India’s telecom regulator, the Telecom Regulatory Authority of India (TRAI), has proposed to completely remove tariffs for USSD-based banking and payment services following a recent request made by the Department of Financial Services (DFS).
The regulator, in its draft Telecommunication Tariff (66th Amendment) order, said that the proposal is aimed at protecting the interest of feature phone users and promoting financial inclusion, especially in rural areas of the country. The draft was notified on Wednesday.
India had previously launched the Pradhan Mantri Jan Dhan Yojana (PMJDY) accounts scheme to drive financial inclusion, especially among the rural population. Feature phone customers in small towns and rural areas use USSD service to check the balance in their bank accounts, as well as peer-to-peer money transfers and cash withdrawals and deposits.
The DFS recently requested the regulator to waive USSD charges to facilitate faster adoption of banking and payment services by common people especially in rural areas. Additionally, a high-level committee on deepening of digital payments (CDDP) by the Reserve Bank of India (RBI) also recommended rationalization in charges for USSD usage.
The regulator noted that the USSD service is fairly popular amongst rural, under-privileged and low-income groups.
The regulator said that the charges for banking and payment services must be rationalized, as the current tariff of 50 paise per USSD session is several times higher than the average tariff for a one-minute outgoing voice call and outgoing SMS. Notably, in 2016 the regulator reduced the tariff from Rs 1.50 to 50 paisa per session.

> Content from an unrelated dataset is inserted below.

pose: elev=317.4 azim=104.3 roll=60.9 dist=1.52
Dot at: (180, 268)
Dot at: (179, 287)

The sector regulator said the “relatively high charge” for a USSD session is acting as an “impediment” in increasing the number of transactions, despite significant improvement in success rates. Indian telecom operators charge (Re 0.04 per minute for one minute outgoing voice call and Re 0.01 per text message for outgoing SMS).

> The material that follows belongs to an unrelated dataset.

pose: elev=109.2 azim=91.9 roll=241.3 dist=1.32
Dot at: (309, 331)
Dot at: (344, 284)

In its draft regulation, the regulator also noted that customers are being charged for both successful as well as failed transactions. Such an arrangement, it said, puts extra financial burden on consumers.
“The Authority proposes to revise the framework for USSD-based mobile banking and payment services by prescribing a ‘nil’ charge per session as rationalisation is a necessity to protect interests of target user groups and promote digital financial inclusion,” the regulator said, adding that it “may review the charge after two years, based on experience gained”.
TRAI has sought stakeholder comments on the new draft regulation for USSD-based banking services and has set a December 8 deadline.